Module 3 Final Project

Congratulations! You've made it through another intense module, and now you're ready to show off your newfound Machine Learning skills!

All that remains for Module 3 is to complete the final project!

The Project

The main goal of this project is to create a classification model. For this project you have the choice to either:

choose a data set from a curated list
choose a pre-approved dataset brought to the group by one of the members

After choosing your dataset, you'll then use everything you've learned about Data Science and Machine Learning thus far to source a dataset, preprocess and explore it, and then build and interpret a classification model that answers your chosen question.

Datasets

You are allowed to select one of the data sets described below. Each comes with its own advantages and disadvantages, and, of course, its own associated business problem and stakeholders. It may be desirable to flesh out your understanding of the audience or the business proposition a little more than sketched out here. If you select one of these three data sets, you need no further approval from your instructor.

Chicago Car Crash Data. Note this links also to Vehicle Data and to Driver/Passenger Data.

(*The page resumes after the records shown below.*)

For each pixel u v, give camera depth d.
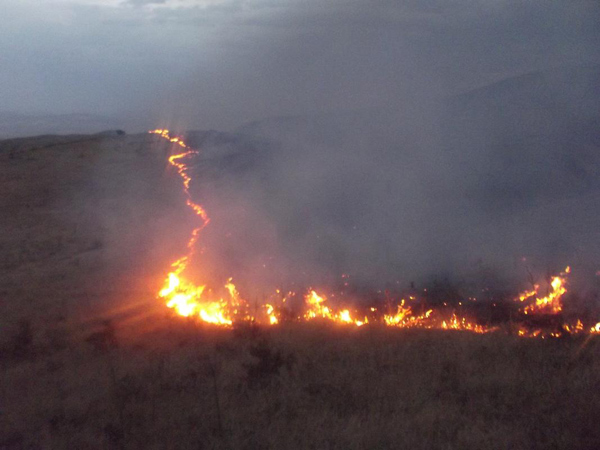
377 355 8.66
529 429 6.16
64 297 14.97
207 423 6.67
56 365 9.45
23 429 6.78
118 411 7.02
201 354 9.27
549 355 8.47
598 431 5.96
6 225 26.50
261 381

Build a classifier to predict the primary contributory cause of a car accident, given information about the car, the people in the car, the road conditions etc. You might imagine your audience as a Vehicle Safety Board who's interested in reducing traffic accidents, or as the City of Chicago who's interested in becoming aware of any interesting patterns. Note that this is a multi-class classification problem. You will almost certainly want to bin or trim or otherwise limit the number of target categories on which you ultimately predict. Note e.g. that some primary contributory causes have very few samples.
Customer Churn Data

Build a classifier to predict whether a customer will ("soon") stop doing business with SyriaTel, a telecommunications company. Note that this is a binary classification problem.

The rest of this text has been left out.